Second, your entire benchmark can be (and is) optimized out by the compiler because it has no observable side effects. You don't use the returned value (or store it in a volatile memory location), so the compiler sees that it can skip the whole thing.
A clue here is that you had to disable optimizations. That means your benchmarking code is broken. Never ever disable optimizations when benchmarking. You want to know which version runs fastest, so you should test it under the conditions it'd actually be used under.
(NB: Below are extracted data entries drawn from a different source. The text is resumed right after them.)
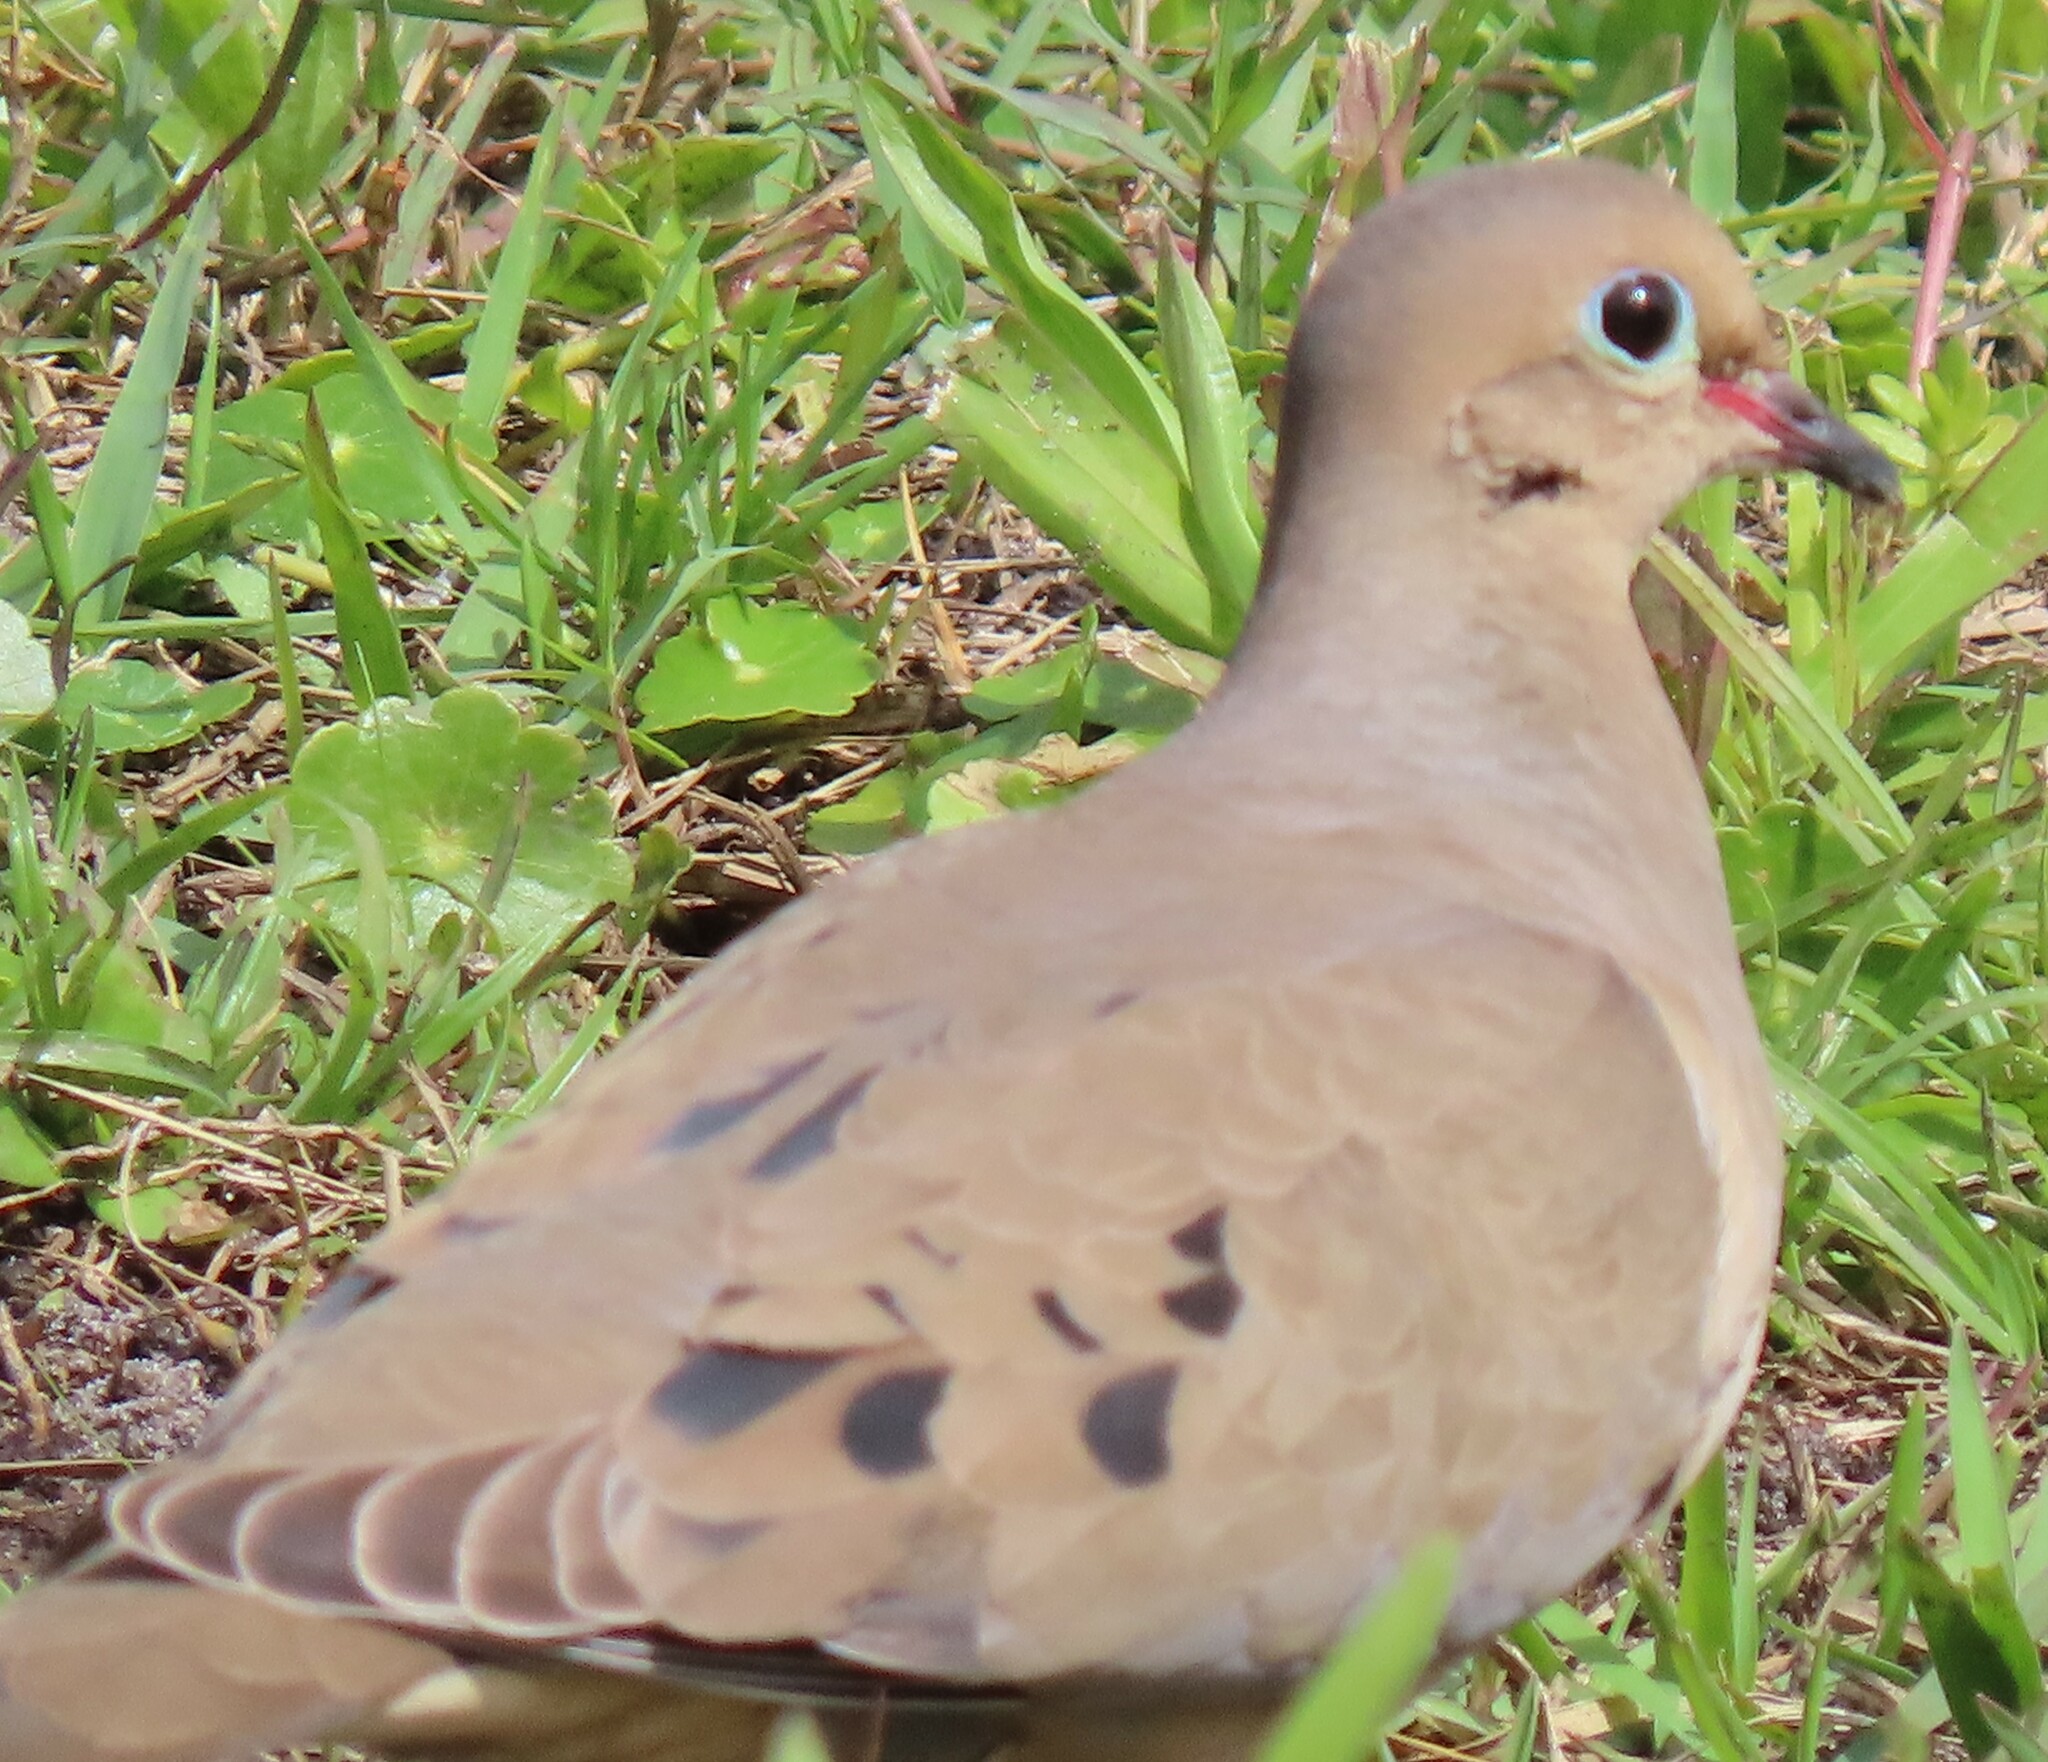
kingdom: Animalia
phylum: Chordata
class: Aves
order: Columbiformes
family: Columbidae
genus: Zenaida
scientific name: Zenaida macroura
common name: Mourning dove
If you were to use square roots in performance-sensitive code, you'd enable optimizations, so how it behaves without optimizations is completely irrelevant.
Also, you're not benchmarking the cost of computing a square root, but of the inverse square root.
If you want to know which way of computing the square root is fastest, you have to move the 1.0/... division down to the Quake version. (And since division is a pretty expensive operation, this might make a big difference in your results)
Finally, it might be worth pointing out that Carmacks little trick was designed to be fast on 12 year old computers. Once you fix your benchmark, you'll probably find that it's no longer an optimization, because today's CPU's are much faster at computing "real" square roots.